Issues with data reuse

Most discussions on open data and privacy look at the role of the publisher, but reusers also have separate responsibilities.

There is a site in the US, Mugshot.com that collects mugshots from police websites, ostensibly for information purposes. But if you find yourself there you have to pay to get taken down. This brings lots of ethical questions about the reuse of publicly available data.

The UK also has some police mugshots online, but they were taken down from the main website after privacy concerns.

Many police forces have online mugshots, but have certain criteria: offences that carries minimum sentence, permission from the victim, tags for google not to index, etc. There have been surveys on public attitudes, with a positive response overall.

Police try to use licensing conditions to prevent misuse.

The US and EU have very different frameworks and attitudes.

After the right to be forgotten case involving Google, how can other data re-users cope? They could be deemed data controllers, with a huge set of obligations.

Is there a need for search engine exemption? how far could this go? what about search engine for paedophiles in the area?

Measures to control reuse

How can we deal with this technically? Can we set a timer on data with expiry dates, even if open licensed?

Can you set a sunset clause in the license?

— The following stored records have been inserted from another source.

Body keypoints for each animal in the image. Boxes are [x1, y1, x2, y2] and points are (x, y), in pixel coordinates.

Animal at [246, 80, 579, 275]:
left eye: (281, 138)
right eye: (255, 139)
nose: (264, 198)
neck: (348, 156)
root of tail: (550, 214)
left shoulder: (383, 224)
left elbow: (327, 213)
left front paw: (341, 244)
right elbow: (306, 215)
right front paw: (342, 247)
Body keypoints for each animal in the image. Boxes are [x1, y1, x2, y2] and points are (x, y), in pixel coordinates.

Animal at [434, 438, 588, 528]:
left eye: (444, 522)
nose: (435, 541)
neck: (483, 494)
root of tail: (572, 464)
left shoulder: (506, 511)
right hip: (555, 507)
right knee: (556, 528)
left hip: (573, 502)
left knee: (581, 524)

There are no useful examples where data has been timed out. For example, Techcrunch changed their api from cc-by to cc-by-nc. Because it was an api, new data requests re-users to adopt the new license, but not retrospectively.

Internet architecture needs to reflect control of original subjects, for example, with spam. But at the same time anonymity is important. Openness needs a more humanist dimension. All internet involves personal information, social/human over TCP/IP, but for practical purposes we nee to focus on “more personal” or sensitive aspects.

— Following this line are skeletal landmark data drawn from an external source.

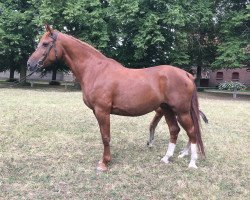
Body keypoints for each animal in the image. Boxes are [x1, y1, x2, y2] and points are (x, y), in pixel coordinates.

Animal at [27, 25, 207, 171]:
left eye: (45, 44)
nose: (30, 64)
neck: (95, 70)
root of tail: (186, 74)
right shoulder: (98, 112)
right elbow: (103, 135)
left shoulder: (102, 111)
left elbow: (106, 136)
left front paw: (104, 163)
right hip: (167, 109)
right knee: (175, 130)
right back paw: (166, 158)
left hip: (181, 111)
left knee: (192, 132)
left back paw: (192, 162)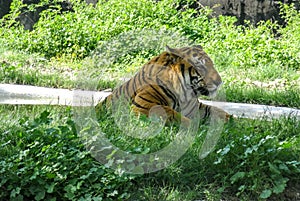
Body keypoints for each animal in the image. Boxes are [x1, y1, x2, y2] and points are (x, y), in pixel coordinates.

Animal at [97, 45, 231, 127]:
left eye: (212, 64)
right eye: (200, 66)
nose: (219, 82)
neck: (185, 93)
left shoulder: (196, 108)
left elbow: (218, 111)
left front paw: (233, 121)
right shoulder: (145, 105)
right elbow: (175, 115)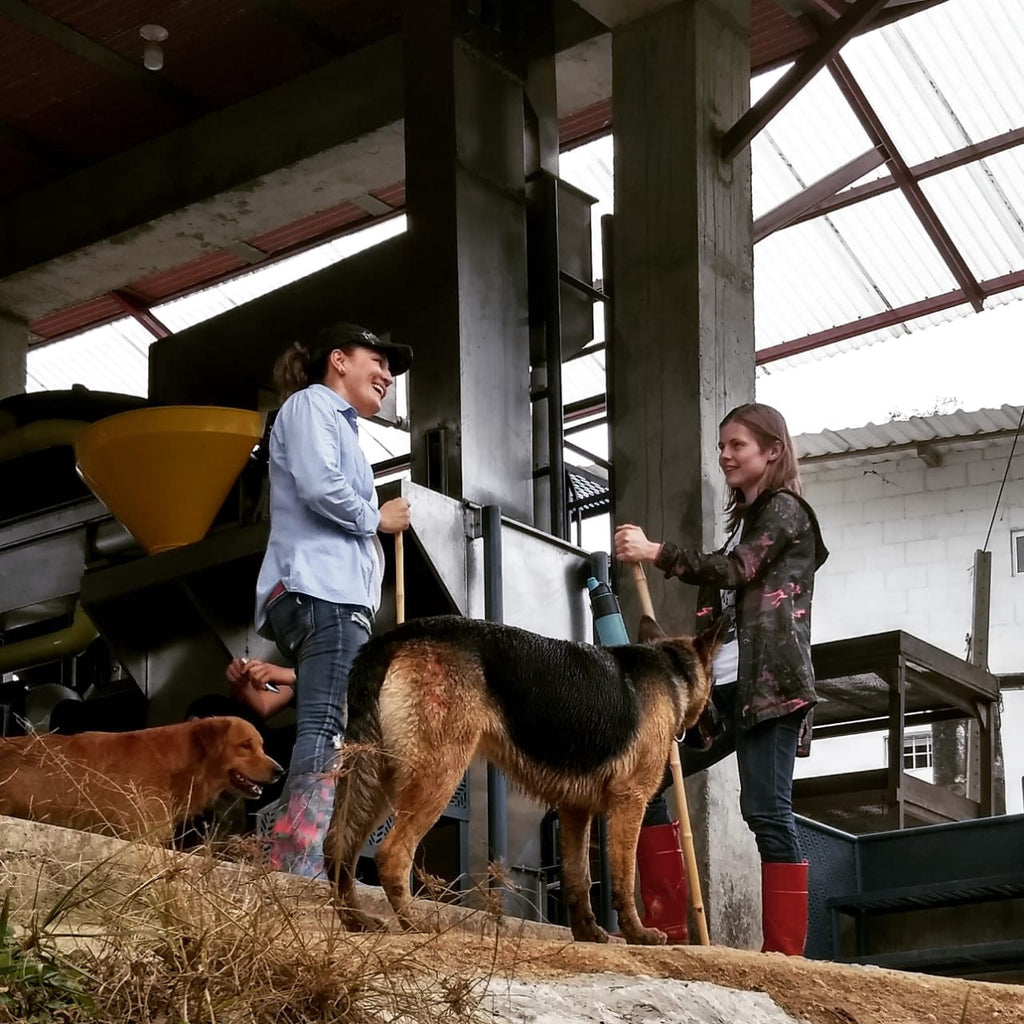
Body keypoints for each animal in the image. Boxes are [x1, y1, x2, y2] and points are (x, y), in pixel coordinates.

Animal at [325, 614, 720, 942]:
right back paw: (414, 925)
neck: (671, 669)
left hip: (379, 781)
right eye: (716, 682)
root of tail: (395, 636)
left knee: (337, 847)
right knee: (390, 855)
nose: (720, 724)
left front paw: (589, 933)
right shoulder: (631, 802)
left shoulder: (574, 811)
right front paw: (638, 933)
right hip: (437, 776)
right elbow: (623, 878)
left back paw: (356, 920)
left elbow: (577, 878)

Reuben Binns provided an example of added privacy considerations in his project on the database of Data Controllers from the UK Information Commissioner. The data has the following condition:

The register will be provided under the Open Government License and may be reused provided that the reuse of any personal data complies with the requirements of the Data Protection Act and, in particular, that such data are not used in a way that is inconsistent with the purpose for which the register was created, for example not used for direct marketing, or in a way that otherwise adversely affects the privacy of individuals.

Can we add nested and structured considerations?

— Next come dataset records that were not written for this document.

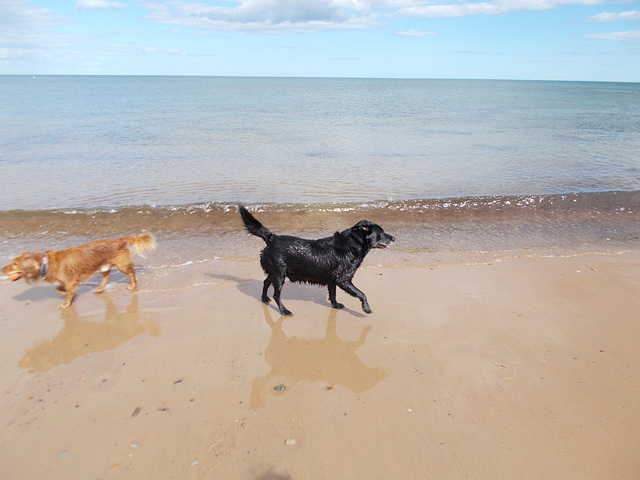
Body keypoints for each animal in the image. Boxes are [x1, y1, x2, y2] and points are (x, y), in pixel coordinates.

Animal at [2, 233, 156, 310]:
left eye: (15, 264)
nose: (1, 268)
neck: (46, 262)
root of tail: (119, 240)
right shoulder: (65, 281)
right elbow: (59, 289)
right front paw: (65, 295)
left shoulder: (71, 281)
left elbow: (67, 292)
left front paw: (66, 302)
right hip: (104, 265)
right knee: (106, 276)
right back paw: (99, 288)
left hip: (121, 264)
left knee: (131, 273)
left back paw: (132, 285)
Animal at [238, 205, 392, 316]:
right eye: (382, 233)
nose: (394, 238)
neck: (352, 243)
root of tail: (272, 238)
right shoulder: (343, 279)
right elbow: (362, 294)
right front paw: (366, 309)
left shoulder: (333, 279)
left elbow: (333, 294)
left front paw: (336, 306)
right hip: (279, 275)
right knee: (276, 295)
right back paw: (284, 311)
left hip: (276, 272)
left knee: (266, 282)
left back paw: (264, 299)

Daniel Weitzner has worked on this area of “privacy design strategies for open information networks”.

Sticky policies are machine readable and “stick to data to define allowed usage and obligations as it travels across multiple parties, enabling users to improve control over their personal information”. These have not proved scalable to the wide world, but in open data they could work.

But the fundamental question remains: who is more responsible publisher or re-user? we need both to be helpful and responsible.

Can we bring it back to the human level? enforcement of proper reuse through reputation?

In Linked Data, could reporting bad reuse become semantic ostracism?

What about revoking access?

Are APIs a better way to enforce privacy than downloads?

get w3c involved?

Organisational Models

Who can be trusted with data?

network effects create information monopolies, but we need different industrial structures

cloud providers need some trust, reputation

looked at Respect Network

trust tech, institutional structure and people behind

what about cooperatives?

inherent more trust on non-profit, but sometimes sense of purpose and self-righteousness can be problem for privacy, as it justifies intrusive practices. See political campaigners and unions use of voters lists, etc.

Yet, the public doesn’t trust commercial companies

Ethical Re-use of Data

The reuse of open data should be also open. Business rules and processes used in analyses that use open data, not just derivative data, tools and visuals.

Is a notification about reuse desirable? should I know who is watching? LinkedIn system?

There could be an issue of investigative journalists

Ultimately it’s all about power

In Finland, the Information Commissioner said it’s OK to search in Google if you are hiring someone.

It depends on what you add to the information: profile, enrichment

There is a high threshold to justify becoming a new data controller.